スタート前、ゆっくりとオーバー目の素振りを繰り返し、コースに出た。「調子が悪くて。そうなるとアイアンが飛んじゃう。打ちに行ってしまうんですよね。なのでハーフやスリークオーターでしっかり打つんじゃなく、ゆったりしたフルスイングで打つように」。出だし1番パー5でピン上3メートルからバーディーパットを2メートルもオーバー、何とかパーでしのぎ「無理せずパーを重ねよう」と決めた。スティンプメーターで11・5インチ。砲台で有名な上、高速に仕上がった片山津のグリーンを慎重に攻め、徐々に調子を上げた。

日大から企業ゴルフに理解の深い物流会社「センコー」(本社・大阪市)に就職して4年。「来年、プロに挑戦しようかと思っています」。今年の日本プロ選手権9位・勝俣陵、下部ツアーで戦う石原航輝、竹内大は大学の同級生。弟祥利もプロになり現在QTに挑戦中だ。「ずっとモヤモヤしてきました。僕は1度も挑戦しなかったから」と心中を明かした。

尻上がりで迎える最終日。「片山津はおもしろいです。第1打をミスったら、ピンを狙わせてくれない。一方でラフが極端に深くなく、グリーンの硬さもアプローチがやりやすい」。プロ転向を見据えるなら、ここで負けていられない。【加藤裕一】

◆石塚祥成(いしづか・よしなり)1995年(平7)11月30日、福岡市生まれ。ゴルフは11歳から。沖学園中、福岡第一高、日大を経て18年に物流総合企業「センコー」入社。ドライバー飛距離は280ヤード。170センチ、61キロ。理想とするアスリートは大谷翔平。
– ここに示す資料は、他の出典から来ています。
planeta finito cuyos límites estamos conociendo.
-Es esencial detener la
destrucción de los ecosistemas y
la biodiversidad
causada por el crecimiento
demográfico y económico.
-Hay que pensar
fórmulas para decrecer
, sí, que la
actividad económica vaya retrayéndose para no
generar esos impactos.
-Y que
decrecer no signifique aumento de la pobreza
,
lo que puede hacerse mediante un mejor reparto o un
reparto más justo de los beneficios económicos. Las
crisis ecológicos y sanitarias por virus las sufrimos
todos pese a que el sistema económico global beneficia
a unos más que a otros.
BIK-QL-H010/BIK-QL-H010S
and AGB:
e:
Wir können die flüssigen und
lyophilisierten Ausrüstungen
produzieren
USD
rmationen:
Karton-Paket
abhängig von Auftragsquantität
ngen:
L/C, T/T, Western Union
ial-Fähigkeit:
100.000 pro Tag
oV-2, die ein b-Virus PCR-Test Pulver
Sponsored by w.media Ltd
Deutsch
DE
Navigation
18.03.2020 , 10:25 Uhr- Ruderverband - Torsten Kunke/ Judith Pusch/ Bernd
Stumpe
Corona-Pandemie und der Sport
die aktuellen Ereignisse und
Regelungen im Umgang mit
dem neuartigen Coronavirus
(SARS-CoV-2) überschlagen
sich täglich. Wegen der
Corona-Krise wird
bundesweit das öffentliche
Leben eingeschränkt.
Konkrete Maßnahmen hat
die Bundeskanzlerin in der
○…大院大卒の23歳、高野は73、首位と3打差5位につけた。片山津GCは19年大会でも回っており「2年前の方が風が強かったけど、普通に難しい」と話した。2ダブルボギーがあったが、9番パー5のイーグルなどでスコアをまとめた。首位石塚は会社の先輩。「まだ石塚さんに競技で勝ったことがない。明日はショットを小細工せず、しっかり振って、グリーンで難しいラインにつけないよう注意したい」と話した。

○…ミッド世代(25歳以上)のトップアマ谷本が上がり3ホールの2バーディーでイーブンパーにまとめた。香川在住で、男女の日本オープン開催実績を持つ片山津GC初挑戦。「北陸の名門。おもしろいですね。ここは飛ばすだけじゃ通用せんでしょう」。ジュニア、学生が幅を利かせるアマチュアの競技ゴルフで48歳になっても280ヤードの飛距離で立ち向かう。「昨日から練習で2ラウンドしたようなもん。明日は違う感じで回ります」と2打差逆転に意欲満々だ。

○…古瀬は6バーディーを奪いながら、パープレーにとどまった。前半4、7番でダブルボギー。「両方ともバンカーで“目玉”になって。それがなければ2、3打は違ったんじゃ…」。競技にたらればはないが、8番以降に限れば5バーディー、1ボギーの4アンダーだった。「調子がいいとまでは言えませんが、4オーバーまで行って、戻したわけですから、明日に相当つながると思っています」。18歳が最終日も攻めて、逆転を狙う。